Talsperre Limón, Erddamm im Bezirk Pomahuaca, Peru
Der Limón-Damm ist eine Stauanlage über dem Fluss Huancabamba und wird von einem großen Stausee mit Wasser versorgt. Die Anlage dient der Wasserspeicherung für Bewässerungsprojekte in der Region und ist Teil eines größeren Infrastrukturnetzes.
Die erste Idee für dieses Projekt entstand in den 1920er Jahren, als Planungen zur Wasserumleitung begannen. Die eigentliche Konstruktion wurde Anfang der 2000er Jahre realisiert, um jahrhundertealte Wassermangel-Probleme in der Region zu lösen.
Der Damm ist Teil des Olmos-Transandino-Projekts und verändert die landwirtschaftlichen Praktiken der Gemeinden auf 43.500 Hektar ehemals trockenen Lands.
Der Zugang zu dieser Anlage wird aus Sicherheitsgründen streng kontrolliert, da es sich um kritische Wasserinfrastruktur handelt. Beste Besichtigungsmöglichkeiten finden sich von ausgewiesenen Aussichtspunkten aus, die den Blick auf die Anlage ohne Behinderung erlauben.
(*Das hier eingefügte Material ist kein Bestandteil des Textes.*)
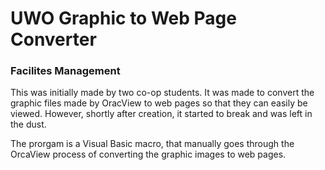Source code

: # UWO Graphic to Web Page Converter
### Facilites Management

This was initially made by two co-op students. It was made to convert the graphic files made by OracView to web pages so that they can easily be viewed. However, shortly after creation, it started to break and was left in the dust.

The prorgam is a Visual Basic macro, that manually goes through the OrcaView process of converting the graphic images to web pages.

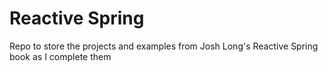 # Reactive Spring
Repo to store the projects and examples from Josh Long's Reactive Spring book as I complete them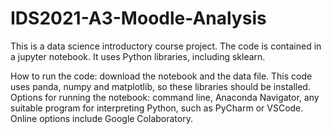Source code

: # IDS2021-A3-Moodle-Analysis
This is a data science introductory course project. The code is contained in a jupyter notebook. It uses Python libraries, including sklearn. 

How to run the code: download the notebook and the data file. This code uses panda, numpy and matplotlib, so these libraries should be installed. Options for running the notebook: command line, Anaconda Navigator, any suitable program for interpreting Python, such as PyCharm or VSCode. Online options include Google Colaboratory. 
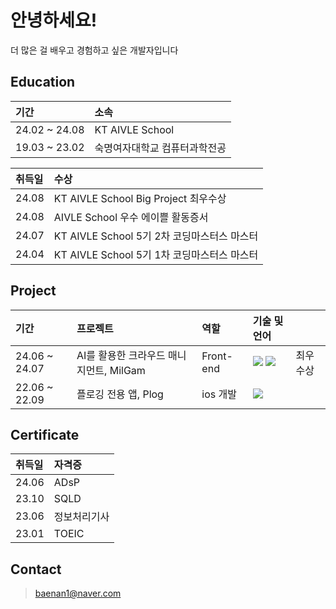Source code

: # 안녕하세요!
더 많은 걸 배우고 경험하고 싶은 개발자입니다


## Education

|기간|소속|
:---|:---|
24.02 ~ 24.08| KT AIVLE School
19.03 ~ 23.02| 숙명여자대학교 컴퓨터과학전공 

|취득일|수상|
:---|:---|
24.08| KT AIVLE School Big Project 최우수상
24.08| AIVLE School 우수 에이쁠 활동증서
24.07| KT AIVLE School 5기 2차 코딩마스터스 마스터
24.04| KT AIVLE School 5기 1차 코딩마스터스 마스터

## Project

|기간|프로젝트|역할|기술 및 언어||
:---|:---|:---|:---|:---|
24.06 ~ 24.07| AI를 활용한 크라우드 매니지먼트, MilGam| Front-end| <img src="https://img.shields.io/badge/React-61DAFB?style=flat-square&logo=React&logoColor=ffffff"/> <img src="https://img.shields.io/badge/JavaScript-F7DF1E?style=flat-square&logo=JavaScript&logoColor=000000"/>| 최우수상
22.06 ~ 22.09| 플로깅 전용 앱, Plog| ios 개발| <img src="https://img.shields.io/badge/Swift-F05138?style=flat-square&logo=Swift&logoColor=ffffff"/>

## Certificate
  
|취득일|자격증|
:---|:---|
24.06| ADsP
23.10| SQLD
23.06| 정보처리기사
23.01| TOEIC

## Contact
> baenan1@naver.com
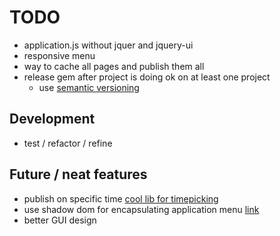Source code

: # TODO
- application.js without jquer and jquery-ui
- responsive menu
- way to cache all pages and publish them all
- release gem after project is doing ok on at least one project
	- use [semantic versioning](http://semver.org/)

## Development
- test / refactor / refine

## Future / neat features
- publish on specific time [cool lib for timepicking](http://amsul.ca/pickadate.js)
- use shadow dom for encapsulating application menu [link](http://www.html5rocks.com/en/tutorials/webcomponents/shadowdom/)
- better GUI design

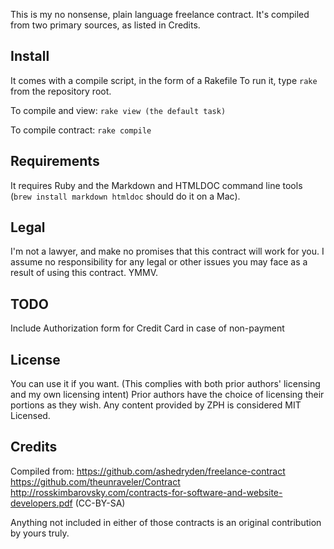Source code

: This is my no nonsense, plain language freelance contract. It's compiled from two primary sources, as listed in Credits.


Install
-------
It comes with a compile script, in the form of a Rakefile
To run it, type `rake` from the repository root.

To compile and view:
`rake view (the default task)`

To compile contract:
`rake compile`

Requirements
------------
It requires Ruby and the Markdown and HTMLDOC command line tools (`brew install markdown htmldoc` should do it on a Mac).

Legal
-----
I'm not a lawyer, and make no promises that this contract will work for you.
I assume no responsibility for any legal or other issues you may face as
a result of using this contract. YMMV.

TODO
----
Include Authorization form for Credit Card in case of non-payment

License
------
You can use it if you want.
(This complies with both prior authors' licensing and my own licensing intent)
Prior authors have the choice of licensing their portions as they wish.  Any content provided by ZPH is considered MIT Licensed.

Credits
------
Compiled from:
https://github.com/ashedryden/freelance-contract
https://github.com/theunraveler/Contract
http://rosskimbarovsky.com/contracts-for-software-and-website-developers.pdf (CC-BY-SA)

Anything not included in either of those contracts is an original contribution by yours truly.

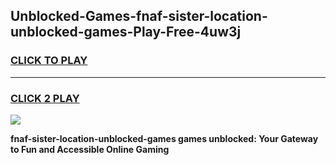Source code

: 
## Unblocked-Games-fnaf-sister-location-unblocked-games-Play-Free-4uw3j
<h3>
<a href="https://premium76.site?title=fnaf-sister-location-unblocked-games&ref=22A">CLICK TO PLAY</a></h3>
<hr>

<h3>
<a href="https://premium76.site?title=fnaf-sister-location-unblocked-games&ref=22A">CLICK 2 PLAY</a>
  
</h3>

<a href="https://premium76.site?title=fnaf-sister-location-unblocked-games&ref=22A"><img src="https://clearcache.store/games.png"></a>


**fnaf-sister-location-unblocked-games games unblocked: Your Gateway to Fun and Accessible Online Gaming**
Das ehrgeizigste Merkmal des Projekts ist ein Tunnel von etwa 20 Kilometern Länge durch die Andenkette, der Wasser über die Gebirgskette transportiert. Dieser unterirdische Kanal leitet Wasser aus dem Amazonas-Becken auf die trockenere Pazifikseite, um Gebiete zu bewässern, die sonst nie Wasser erhalten würden.